Nell was just waking when I left our room to go and look at the river. A large restaurant is now located where the old stairs began at the top of the gorge. Before I got to the road I came to a bronze statue I never saw before of five people (three men, a woman, and an infant). The figure of a young white woman had her arm and right index finger thrust excitedly toward the river and Canada, while a crouching middle-aged black man holding a staff looked in that direction with an expression of stunned but determined awe. An older black man stepping into a boat held the infant in outstretched arms, as a seated black woman bent forward in terror and love to receive her child.

The statue was set against a river panorama of blue sky and ephemeral mist slowly yielding to a rising sun. A plaque indicated that this was the Freedom Crossing Monument, only one of two monuments in the US that honors the heroics of fugitive slaves and the people who helped them. The plaque explains that where I stood was an important last stop in the Underground Railway for slaves escaping to Canada and out of the reach of bounty hunters.

I circled the monument to look at it from all angles and it changed as I moved through the dappled light steaming from the nearby tree canopy: the figures seemed to move and change expression. I saw Moses with his staff ready to part the waters to freedom, I saw an old Adam reaching for the hand of God, and I saw the mother and child Pietà.

I continued on and the paved road gradually took me down to a modern marina at river’s edge. The old man was replaced by a Harbor Master, and he stood outside his small but well-appointed office. The fishing boats and dusty lures and cot and appliances and candy had all been replaced by pleasure craft and a telephone, computer, and printer/copier/fax machine. The Harbor Master said he didn’t rent fishing boats (that made me sad), but that the fishing had revived since the days of heavy river pollution (that made me happy). I stood at the end of the dock and looked up and down the river and it all looked the same: the river was still broad and moved fast, and the banks were still heavily wooded. The statue of General Brock still stood on its high column half way up the Niagara Escarpment on the Canadian side.

This was the spot where American forces crossed the Niagara River to Queenston Heights to engage the British in the opening battle of the War of 1812. Lewiston to Queenston is the most obvious crossing place if your intent was to establish a strategic foothold in Canada — Lewiston is not far from Port Weller, where the Welland Canal would eventually be built. But the British, most of whom were former American loyalists having fled the American Colonies during the Revolutionary War, beat the shit out of the Americans and sent then limping home; it had to have been a mess and I imagine many wounded drowned trying to get back across the fast current. General Brock was the British commander and was killed in this battle, ergo the monument.
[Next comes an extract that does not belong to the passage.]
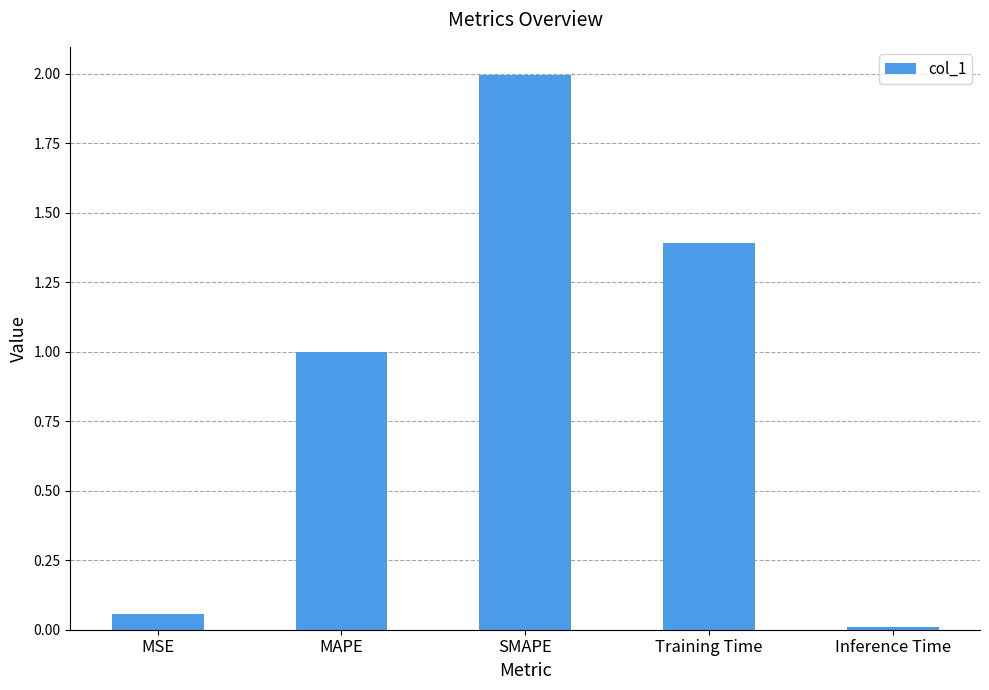

Which category has the lowest value across all series?

Inference Time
Whenever my Dad and I would return from a long fishing day, as we approached the old dock and he opened the throttle to turn the boat sideways to the current and get it into a slip, he would turn to me and say, Joey, you know they had to take Brock off that pillar last week.” Every time I would say, “How come?” and my Dad would respond, “Because he had to pee.”

A warmth rose from my stomach across my chest and down my arms. I knew it would be a good day.